In the San Bernardino case, a third party was able to
provide access to the phones. The FBI’s crime lab is hard at work on
Alshamrani’s two iPhones—in a truly impressive feat, they apparently have
managed to get the devices into operational condition in spite of the fact that
Alshamrani shot them. But they are not confident that they can access them.
Apple, for its part, has provided access to a great deal of cloud data but
declines to provide the means for defeating its encryption on the grounds that
there is no way for them to prevent hackers and other criminals from exploiting
such a backdoor.
But bad actors outside the government are not the only
concern here. There are plenty of bad actors inside our government as well.
From the Obama administration’s politicization of the IRS and other federal
agencies with easily weaponized investigatory powers to the abuses of
surveillance protocols in the investigation of the Trump campaign
(“antithetical to the heightened duty of candor” in the sterile language of
Rosemary Collyer, the presiding judge at the FISA court), the federal
government has shown itself incapable of deploying its awesome powers in an
honest and politically neutral fashion.
The ethical lapses of the federal government must be
considered in the context of its general incompetence in the matter of
deploying the powers it already has to prevent terrorist attacks such as the
one in Pensacola. Return your minds for a moment to the fact that at least 21
of the Saudi military personnel brought here for training were in possession of
anti-American propaganda, which should have raised counterterrorism concerns,
and child pornography, which is a regular old workaday felony.
Performing background checks on military personnel, who
are under certain obligations that supersede ordinary privacy expectations, is
a relatively easy task. And we are not talking here about members of the
Norwegian military but members of the military of Saudi Arabia, the government
of which is not famous for its interest in the privacy of its subjects or their
civil liberties.
No humility about its shortcomings stopped the U.S.
government from providing these men training in the killing arts at the expense
of the U.S. taxpayer. Nor did it stop the U.S. government from importing a
terrorist who carried out a deadly attack on U.S. soil.
Mature judgment requires us to balance the likelihood
that additional powers will be abused against the likelihood that some good
will come of them, and in this calculation, Washington is found wanting.
Apple is right to look after the privacy interests of its
customers, and to assist law enforcement where doing so is not detrimental to
those interests.
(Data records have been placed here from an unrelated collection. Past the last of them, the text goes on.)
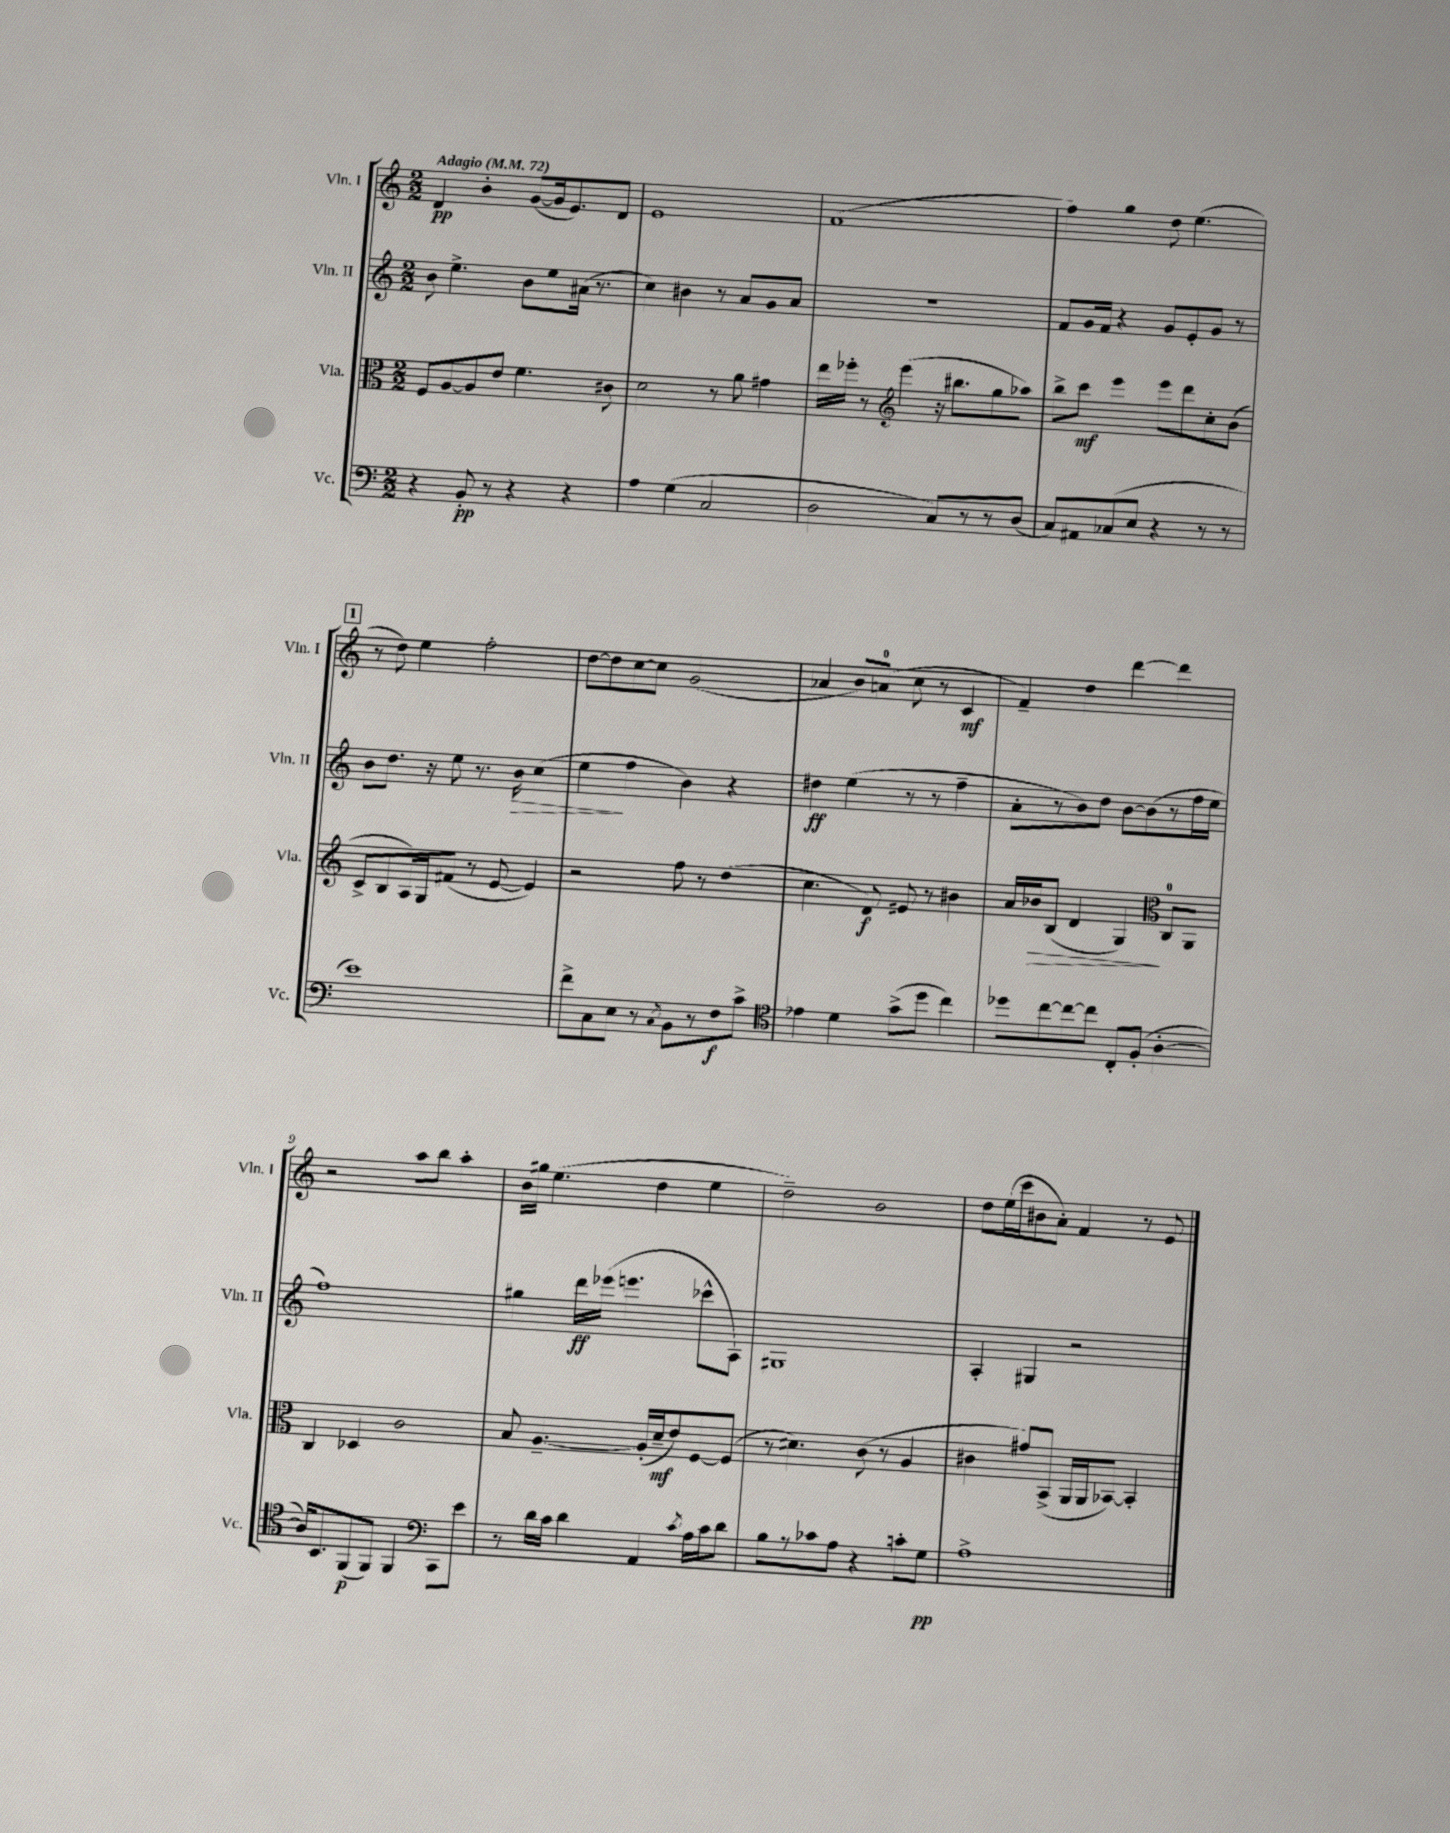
<<
\new StaffGroup <<
\new Staff = "s0" \with { instrumentName = "Vln. I" shortInstrumentName = "Vln. I" } {
    \clef treble \key c \major \numericTimeSignature \time 2/2 \tempo "Adagio" 4 = 72
    \autoBeamOff d'4\pp b'4-. g'8[~( g'16 e'8.) d'8] |
    e'1 |
    f'1( |
    f''4) g''4 d''8 e''4.( |
    \mark \markup { \box "1" } r8 d''8) e''4 f''2-. |
    d''8[~ d''8 c''8~ c''8] g'2( |
    aes'4 b'8[) a'8]-0( c''8 r8 c'4\mf |
    f'4--) d''4 d'''4~ d'''4 |
    r2 a''8[ b''8] a''4-. |
    b'16[ gis''16] e''4.( d''4 e''4 |
    d''2--) b'2 |
    d''8[ e''16( c'''16 bis'8 a'8]-.) f'4 r8 e'8 \bar "|." |
}
\new Staff = "s1" \with { instrumentName = "Vln. II" shortInstrumentName = "Vln. II" } {
    \clef treble \key c \major \numericTimeSignature \time 2/2
    \autoBeamOff b'8 e''4.-> b'8[ e''8 ais'16]( r8. |
    c''4) bis'4 r8 a'8[ g'8 a'8] |
    r1 |
    f'8[ g'16 f'16] r4 g'8[ e'8-. g'8] r8 |
    \mark \markup { \box "1" } b'8[ d''8.] r16 e''8 r8. b'16\> c''4( |
    e''4\! f''4 b'4) r4 |
    dis''4\ff e''4( r8 r8 f''4-- |
    a'8[-. r8 b'8) d''8] b'8[~ b'8( r8 f''16 e''16] |
    f''1) |
    gis''4 d'''16[\ff ees'''16]( e'''4. ces'''8[-^ a8]) |
    gis1 |
    a4-. gis4 r2 \bar "|." |
}
\new Staff = "s2" \with { instrumentName = "Vla." shortInstrumentName = "Vla." } {
    \clef alto \key c \major \numericTimeSignature \time 2/2
    \autoBeamOff f8[ a8~ a8 e'8] f'4. cis'8 |
    d'2 r8 a'8 gis'4 |
    e''16[ fes''16]-. r8 \clef treble e'''4( r16 bis''8.[ g''8 aes''8]) |
    b''8[-> c'''8]\mf e'''4 e'''8[ d'''8 c''8-. b'8]( |
    \mark \markup { \box "1" } c'8[-> b8 a16) g16 fis'8]( r8 e'8~ e'4) |
    r2 f''8 r8 d''4( |
    c''4. d'8\f) eis'8 r8 bis'4 |
    a'16[ bes'16\> b8]( d'4 g4\!) \clef alto c8[-0 a,8] |
    c4 des4 c'2 |
    b8 a4.~-- a16[-.( d'16--\mf e'8) f8~ f8]( |
    r8 dis'4.) c'8( r8 a4 |
    cis'4 gis'8[) b,8]->( a,16[ a,16 bes,8]~) bes,4-. \bar "|." |
}
\new Staff = "s3" \with { instrumentName = "Vc." shortInstrumentName = "Vc." } {
    \clef bass \key c \major \numericTimeSignature \time 2/2
    \autoBeamOff r4 b,8-.\pp r8 r4 r4 |
    a4 g4( c2 |
    d2 c8[) r8 r8 d8]( |
    c8[) ais,8 ces8( e8] r4 r8 r8 |
    \mark \markup { \box "1" } e'1) |
    f'8[-> c8 e8] r8 \acciaccatura { c8 } b,8[ r8 f8\f c'8]-> |
    \clef tenor ees'4 d'4 g'8[->( d''8] c''4) |
    des''8[ c''8~ c''8~ c''8] c8[-. f8]-.( a4~-. |
    a16[) b,8. f,8\p( f,8]) f,4 \clef bass c,8[ e'8] |
    r8 d'16[ c'16] d'4 a,4 \acciaccatura { c'8 } a16[ c'16 d'8] |
    b8[ r8 ces'8 a8] r4 c'8[-. g8]\pp |
    a1-> \bar "|." |
}
>>
>>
And the U.S. government’s law-enforcement and intelligence
operatives are right to do what they can to learn what can be learned from the
communications of terrorists such as Mohammed Saeed Alshamrani. But they are
the ones who have to do their job—it is not desirable that Apple should be
deputized to do it for them, or that Apple should give them a master key to
Americans’ private communications—because the U.S. government already has shown
on many occasions that it simply cannot be trusted with such power.
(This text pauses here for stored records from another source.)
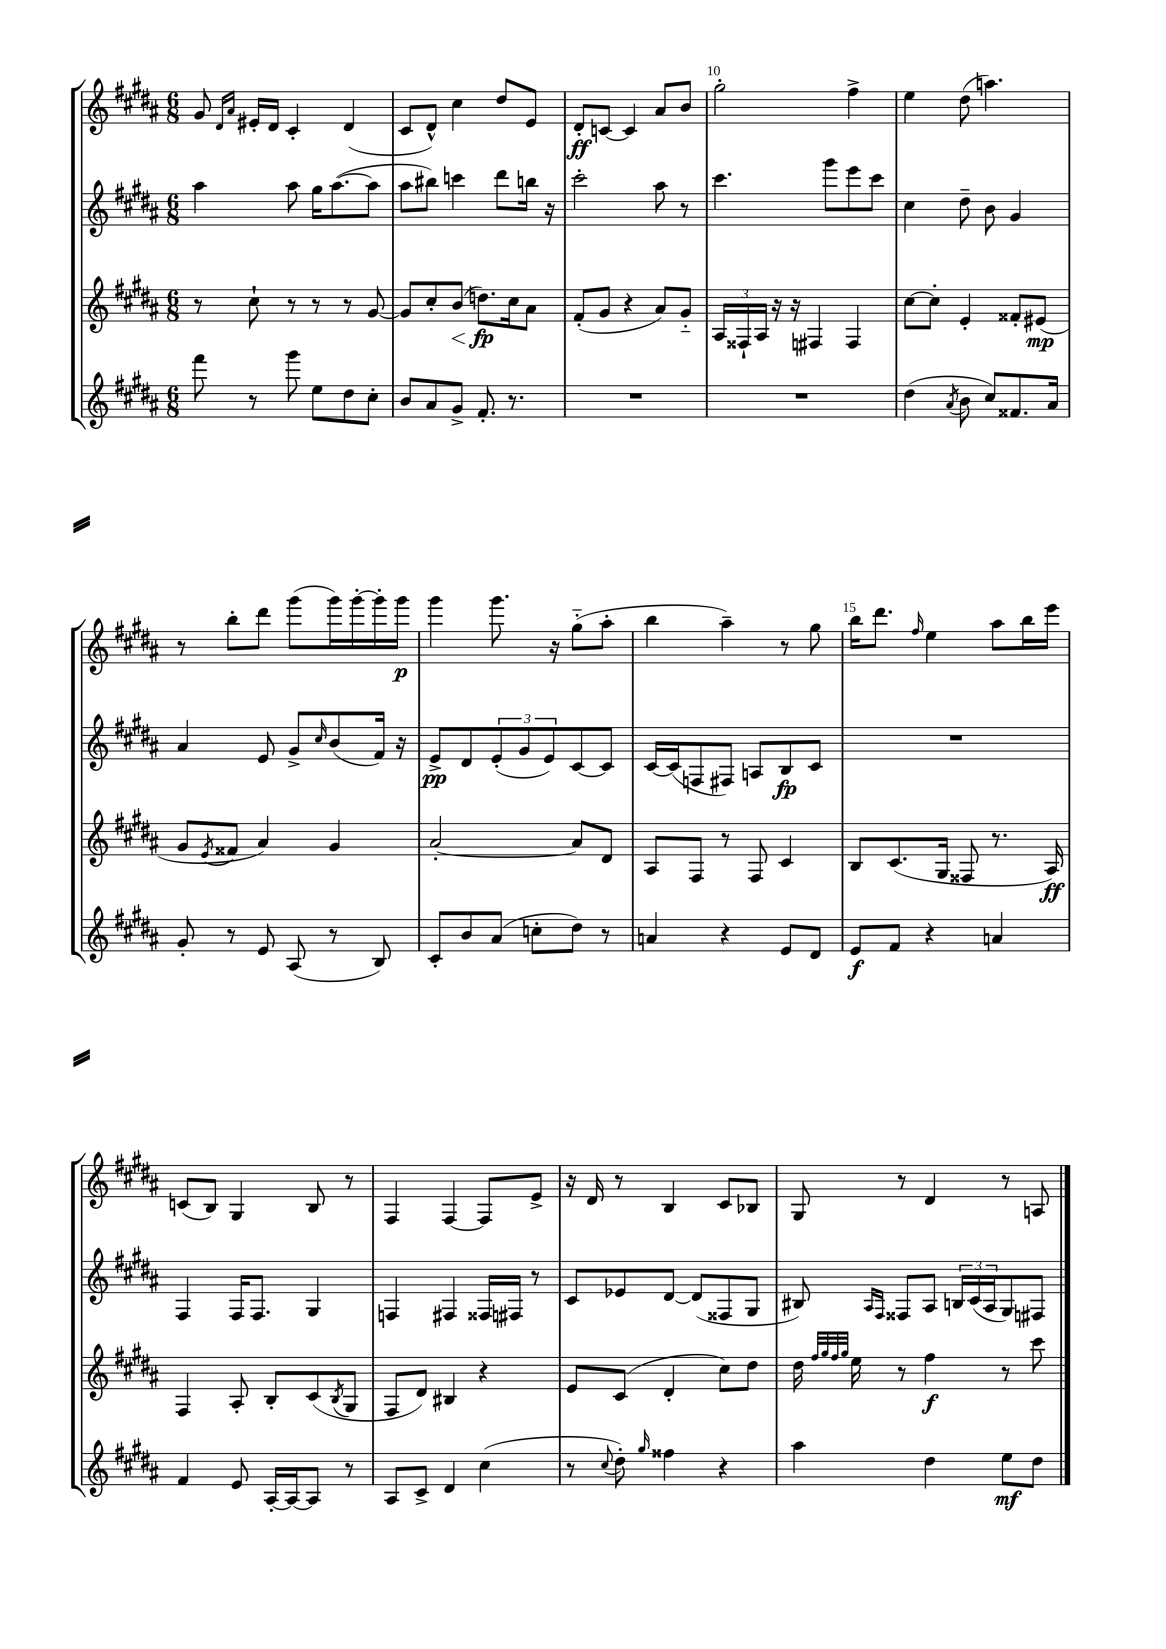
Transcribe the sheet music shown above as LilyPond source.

<<
\new StaffGroup <<
\new Staff = "s0" {
    \clef treble \key b \major \numericTimeSignature \time 6/8
    gis'8 \grace { dis'16 ais'16 } eis'16-. dis'16 cis'4-. dis'4( |
    cis'8 dis'8-^) cis''4 dis''8 e'8 |
    dis'8-.\ff c'8~ c'4 ais'8 b'8 |
    gis''2-. fis''4-> |
    e''4 dis''8( a''4.) |
    r8 b''8-. dis'''8 gis'''8( gis'''16) gis'''16~-. gis'''16-. gis'''16\p |
    gis'''4 gis'''8. r16 gis''8-_( ais''8-. |
    b''4 ais''4--) r8 gis''8 |
    b''16 dis'''8. \grace { fis''16 } e''4 ais''8 b''16 e'''16 |
    c'8( b8) gis4 b8 r8 |
    fis4 fis4~ fis8 e'8-> |
    r16 dis'16 r8 b4 cis'8 bes8 |
    gis8 r8 dis'4 r8 a8 \bar "|." |
}
\new Staff = "s1" {
    \clef treble \key b \major \numericTimeSignature \time 6/8
    ais''4 ais''8 gis''16 ais''8.~( ais''8 |
    ais''8 bis''8) c'''4 dis'''8 b''16 r16 |
    cis'''2-. ais''8 r8 |
    cis'''4. gis'''8 e'''8 cis'''8 |
    cis''4 dis''8-- b'8 gis'4 |
    ais'4 e'8 gis'8-> \grace { cis''16 } b'8( fis'16) r16 |
    e'8->\pp dis'8 \tuplet 3/2 { e'8-.( gis'8 e'8) } cis'8~ cis'8 |
    cis'16~ cis'16( f8 fis8) a8 b8\fp cis'8 |
    R2. |
    fis4 fis16 fis8. gis4 |
    f4 fis4 fisis16 fis16 r8 |
    cis'8 ees'8 dis'8~ dis'8( fisis8 gis8 |
    bis8) \grace { ais16 fis16 } fisis8 ais8 \tuplet 3/2 { b16 cis'16( ais16 } gis8) fis8 \bar "|." |
}
\new Staff = "s2" {
    \clef treble \key b \major \numericTimeSignature \time 6/8
    r8 cis''8-! r8 r8 r8 gis'8~ |
    gis'8 cis''8-. b'8\<( d''8.\fp\!) cis''16 ais'8 |
    fis'8-.( gis'8 r4 ais'8) gis'8-_ |
    \tuplet 3/2 { ais16 fisis16-! ais16 } r16 r16 fis4 fis4 |
    cis''8~ cis''8-. e'4-. fisis'8-. eis'8\mp( |
    gis'8 \acciaccatura { e'8 } fisis'8 ais'4) gis'4 |
    ais'2~-. ais'8 dis'8 |
    ais8 fis8 r8 fis8 cis'4 |
    b8 cis'8.( gis16 fisis8 r8. ais16\ff) |
    fis4 ais8-. b8-. cis'8( \acciaccatura { b8 } gis8 |
    fis8 dis'8) bis4 r4 |
    e'8 cis'8( dis'4-. cis''8) dis''8 |
    dis''16 \grace { fis''32 gis''32 fis''32 gis''32 } e''16 r8 fis''4\f r8 cis'''8 \bar "|." |
}
\new Staff = "s3" {
    \clef treble \key b \major \numericTimeSignature \time 6/8
    fis'''8 r8 gis'''8 e''8 dis''8 cis''8-. |
    b'8 ais'8 gis'8-> fis'8.-. r8. |
    R2. |
    R2. |
    dis''4( \acciaccatura { ais'8 } b'8 cis''8) fisis'8. ais'16 |
    gis'8-. r8 e'8 ais8( r8 b8) |
    cis'8-. b'8 ais'8( c''8-. dis''8) r8 |
    a'4 r4 e'8 dis'8 |
    e'8\f fis'8 r4 a'4 |
    fis'4 e'8 ais16~-. ais16~ ais8 r8 |
    ais8 cis'8-> dis'4 cis''4( |
    r8 \appoggiatura { cis''8 } dis''8-.) \grace { gis''16 } fisis''4 r4 |
    ais''4 dis''4 e''8\mf dis''8 \bar "|." |
}
>>
>>
\layout { \context { \Score currentBarNumber = #7 \override BarNumber.break-visibility = ##(#f #t #t) barNumberVisibility = #(every-nth-bar-number-visible 5) } }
It is worth remembering that Senator Barack Obama was a
civil libertarian who worried that the PATRIOT Act would undermine the privacy
of American citizens, and that President Obama, only a few blinks of the eye
later, decided that the so-called war on terror invested him with the
unilateral authority to order the assassination of American citizens without so
much as a legislative by-your-leave.
Political power is always growing and generally
metastatic, and the case of Mohammed Saeed Alshamrani is not only—or even
mainly—about Mohammed Saeed Alshamrani.